Album Review: Of Feather And Bone - Sulfuric Disintegration
Reviewed by Paul Hutchings
If you need some paint work blasting, here’s this week’s top tip. Purchase a copy of Of Feather and Bone’s latest record, ‘Sulfuric Disintegration’, point your sound system at the offending paint work and hit play.
Yes, this release, the Denver outfit’s third is as abrasive, harsh, and brutal a release as you could hope for. An auditory assault not only on the aural senses, but the band also make one of the most infernal rackets that you could expect for a three-piece. It’s explosive from the opening blastbeats of ‘Regurgitated Communion’, an angry swarm of wasps raging over an out of control pile driver. The pace is blistering, the vocals unsurprisingly guttural and unintelligible for the main.

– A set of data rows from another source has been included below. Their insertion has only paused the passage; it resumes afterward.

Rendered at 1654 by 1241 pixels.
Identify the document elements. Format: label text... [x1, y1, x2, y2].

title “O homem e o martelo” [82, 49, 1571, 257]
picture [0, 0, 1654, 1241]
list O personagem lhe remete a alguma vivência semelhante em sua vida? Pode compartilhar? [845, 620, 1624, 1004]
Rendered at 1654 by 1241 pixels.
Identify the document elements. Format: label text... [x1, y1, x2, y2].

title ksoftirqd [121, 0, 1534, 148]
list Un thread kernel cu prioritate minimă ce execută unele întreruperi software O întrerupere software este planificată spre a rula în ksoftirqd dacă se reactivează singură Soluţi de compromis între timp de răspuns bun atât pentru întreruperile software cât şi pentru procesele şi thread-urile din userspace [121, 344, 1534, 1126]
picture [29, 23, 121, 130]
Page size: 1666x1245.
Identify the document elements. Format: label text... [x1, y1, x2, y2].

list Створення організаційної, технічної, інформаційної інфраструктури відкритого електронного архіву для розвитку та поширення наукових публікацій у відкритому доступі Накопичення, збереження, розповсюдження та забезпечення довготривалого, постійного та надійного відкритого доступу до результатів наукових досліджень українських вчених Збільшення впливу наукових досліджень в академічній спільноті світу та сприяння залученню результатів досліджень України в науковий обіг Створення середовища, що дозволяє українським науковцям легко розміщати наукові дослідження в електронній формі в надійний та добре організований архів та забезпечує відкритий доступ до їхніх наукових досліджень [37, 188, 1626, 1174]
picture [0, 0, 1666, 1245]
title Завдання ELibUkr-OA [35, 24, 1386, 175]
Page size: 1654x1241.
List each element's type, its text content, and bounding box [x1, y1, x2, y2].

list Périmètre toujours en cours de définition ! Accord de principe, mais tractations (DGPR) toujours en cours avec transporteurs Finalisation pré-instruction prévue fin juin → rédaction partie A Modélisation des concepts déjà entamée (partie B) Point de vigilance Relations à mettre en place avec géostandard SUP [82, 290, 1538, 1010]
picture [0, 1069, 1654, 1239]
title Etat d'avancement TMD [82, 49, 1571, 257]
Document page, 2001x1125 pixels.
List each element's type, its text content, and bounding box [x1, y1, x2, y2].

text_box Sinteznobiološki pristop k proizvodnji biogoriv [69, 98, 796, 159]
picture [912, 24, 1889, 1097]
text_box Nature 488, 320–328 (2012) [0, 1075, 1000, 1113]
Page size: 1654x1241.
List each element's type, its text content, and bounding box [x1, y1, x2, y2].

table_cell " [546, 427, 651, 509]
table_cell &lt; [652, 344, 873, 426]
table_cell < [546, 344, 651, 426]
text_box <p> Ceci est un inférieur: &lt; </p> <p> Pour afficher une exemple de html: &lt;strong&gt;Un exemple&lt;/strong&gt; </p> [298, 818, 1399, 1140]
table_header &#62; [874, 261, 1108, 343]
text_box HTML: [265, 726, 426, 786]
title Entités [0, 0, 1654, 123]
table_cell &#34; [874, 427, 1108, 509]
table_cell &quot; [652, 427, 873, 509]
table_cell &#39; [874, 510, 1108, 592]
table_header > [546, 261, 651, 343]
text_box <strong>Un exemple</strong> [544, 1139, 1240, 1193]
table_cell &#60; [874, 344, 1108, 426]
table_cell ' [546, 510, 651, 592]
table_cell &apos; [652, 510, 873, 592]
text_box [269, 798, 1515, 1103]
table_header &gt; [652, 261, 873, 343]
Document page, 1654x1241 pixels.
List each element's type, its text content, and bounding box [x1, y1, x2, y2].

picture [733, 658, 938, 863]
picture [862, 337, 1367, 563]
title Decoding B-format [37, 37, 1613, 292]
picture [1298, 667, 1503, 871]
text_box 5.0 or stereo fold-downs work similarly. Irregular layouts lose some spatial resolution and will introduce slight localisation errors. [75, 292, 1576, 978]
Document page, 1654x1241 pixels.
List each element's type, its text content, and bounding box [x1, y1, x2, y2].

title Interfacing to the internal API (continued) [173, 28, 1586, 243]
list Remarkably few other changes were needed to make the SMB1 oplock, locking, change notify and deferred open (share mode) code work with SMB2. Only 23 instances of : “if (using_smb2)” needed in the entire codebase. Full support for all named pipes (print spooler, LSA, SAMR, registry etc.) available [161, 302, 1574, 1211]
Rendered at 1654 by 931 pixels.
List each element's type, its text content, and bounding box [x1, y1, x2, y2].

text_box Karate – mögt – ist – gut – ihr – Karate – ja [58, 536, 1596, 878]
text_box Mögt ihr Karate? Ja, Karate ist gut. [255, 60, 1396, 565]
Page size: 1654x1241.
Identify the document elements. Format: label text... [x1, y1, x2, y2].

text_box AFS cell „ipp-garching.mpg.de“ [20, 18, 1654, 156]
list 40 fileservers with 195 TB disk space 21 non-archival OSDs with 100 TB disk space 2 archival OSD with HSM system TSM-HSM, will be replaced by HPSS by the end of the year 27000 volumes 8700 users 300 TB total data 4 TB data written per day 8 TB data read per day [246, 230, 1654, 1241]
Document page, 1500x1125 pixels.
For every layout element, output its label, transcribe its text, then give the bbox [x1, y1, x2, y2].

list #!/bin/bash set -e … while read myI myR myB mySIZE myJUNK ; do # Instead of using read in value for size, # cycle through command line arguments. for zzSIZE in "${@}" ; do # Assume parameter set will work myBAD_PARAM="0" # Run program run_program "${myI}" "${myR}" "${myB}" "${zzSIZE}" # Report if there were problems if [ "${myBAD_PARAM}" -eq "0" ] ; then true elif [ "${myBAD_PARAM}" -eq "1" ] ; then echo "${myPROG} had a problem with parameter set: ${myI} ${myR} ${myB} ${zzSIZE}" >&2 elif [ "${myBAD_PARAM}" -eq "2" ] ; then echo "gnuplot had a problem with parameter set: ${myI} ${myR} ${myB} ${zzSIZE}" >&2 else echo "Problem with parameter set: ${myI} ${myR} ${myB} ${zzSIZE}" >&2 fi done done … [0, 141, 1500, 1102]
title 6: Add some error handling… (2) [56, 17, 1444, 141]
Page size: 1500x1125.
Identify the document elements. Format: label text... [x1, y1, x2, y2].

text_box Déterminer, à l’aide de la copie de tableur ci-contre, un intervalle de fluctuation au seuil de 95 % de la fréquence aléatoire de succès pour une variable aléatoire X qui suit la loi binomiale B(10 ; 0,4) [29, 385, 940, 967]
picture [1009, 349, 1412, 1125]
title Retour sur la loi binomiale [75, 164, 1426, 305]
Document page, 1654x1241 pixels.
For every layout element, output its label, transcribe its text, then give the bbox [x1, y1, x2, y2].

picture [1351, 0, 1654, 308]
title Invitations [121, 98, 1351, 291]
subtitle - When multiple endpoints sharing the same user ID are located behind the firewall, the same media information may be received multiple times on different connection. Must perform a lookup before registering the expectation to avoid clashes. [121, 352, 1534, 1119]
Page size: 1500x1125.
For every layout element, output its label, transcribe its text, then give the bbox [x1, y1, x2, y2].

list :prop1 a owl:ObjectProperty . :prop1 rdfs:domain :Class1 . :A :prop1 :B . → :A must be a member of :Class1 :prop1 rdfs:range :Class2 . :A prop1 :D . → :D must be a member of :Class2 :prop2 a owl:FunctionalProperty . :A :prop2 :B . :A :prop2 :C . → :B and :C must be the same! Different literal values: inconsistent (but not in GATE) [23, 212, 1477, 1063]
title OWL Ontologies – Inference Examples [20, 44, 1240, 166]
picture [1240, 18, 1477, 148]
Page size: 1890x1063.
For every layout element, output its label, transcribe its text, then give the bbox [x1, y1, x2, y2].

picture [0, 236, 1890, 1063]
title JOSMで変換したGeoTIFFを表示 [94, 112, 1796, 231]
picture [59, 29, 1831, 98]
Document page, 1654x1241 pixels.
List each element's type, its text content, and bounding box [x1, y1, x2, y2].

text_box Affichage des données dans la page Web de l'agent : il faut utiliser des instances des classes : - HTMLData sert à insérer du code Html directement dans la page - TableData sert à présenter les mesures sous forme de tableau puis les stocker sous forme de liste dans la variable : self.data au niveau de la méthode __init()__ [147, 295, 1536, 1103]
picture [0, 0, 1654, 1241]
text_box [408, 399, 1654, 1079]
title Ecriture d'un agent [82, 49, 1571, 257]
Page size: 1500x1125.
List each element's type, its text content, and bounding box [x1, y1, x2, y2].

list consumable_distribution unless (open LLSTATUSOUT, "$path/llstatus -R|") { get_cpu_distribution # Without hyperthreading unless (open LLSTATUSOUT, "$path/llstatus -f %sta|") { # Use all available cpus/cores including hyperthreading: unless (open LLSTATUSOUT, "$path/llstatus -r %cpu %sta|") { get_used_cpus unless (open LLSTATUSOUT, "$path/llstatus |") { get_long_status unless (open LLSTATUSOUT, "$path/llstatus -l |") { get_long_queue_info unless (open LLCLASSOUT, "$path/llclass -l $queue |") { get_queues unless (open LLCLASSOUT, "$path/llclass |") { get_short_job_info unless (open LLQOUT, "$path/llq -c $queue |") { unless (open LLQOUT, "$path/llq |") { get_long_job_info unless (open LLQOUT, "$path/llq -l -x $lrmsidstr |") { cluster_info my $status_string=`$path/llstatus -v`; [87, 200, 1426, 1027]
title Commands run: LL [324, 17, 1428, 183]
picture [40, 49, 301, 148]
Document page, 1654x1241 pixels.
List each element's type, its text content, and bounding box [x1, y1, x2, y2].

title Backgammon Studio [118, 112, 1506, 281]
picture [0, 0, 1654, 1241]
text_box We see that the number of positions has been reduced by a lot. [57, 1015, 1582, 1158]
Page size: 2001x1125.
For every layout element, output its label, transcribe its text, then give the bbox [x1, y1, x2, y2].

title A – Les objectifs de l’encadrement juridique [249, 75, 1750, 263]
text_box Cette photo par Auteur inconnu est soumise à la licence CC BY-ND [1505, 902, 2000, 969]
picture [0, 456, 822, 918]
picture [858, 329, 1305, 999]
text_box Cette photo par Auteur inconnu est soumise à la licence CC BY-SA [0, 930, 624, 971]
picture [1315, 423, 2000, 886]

The guitar work is intense, the occasional slicing piece of lead work tears out from the torrent of riffs that are cascading out. Described as a full-on sonic killing machine, there is probably not a better description around. It is a totally relentless album which combines a dynamic musical vision with the darkest blackened death metal and adds in more than a splash of roasting grind. It’s a culinary masterpiece!
At 30 minutes and consisting of six tracks, ‘Sulfuric Disintegration’ hits hard and hits heavy. The wall of sheer intensity that envelopes you on tracks such as ‘Consecrated and Consumed’ and the final song, ‘Baptised in Boiling Phlegm’ must be akin to standing on the beach as that tsunami breaks. It’s that astonishingly devastating. With an incredibly tight production, Of Feather and Bone may have delivered one of the best extreme records of the year.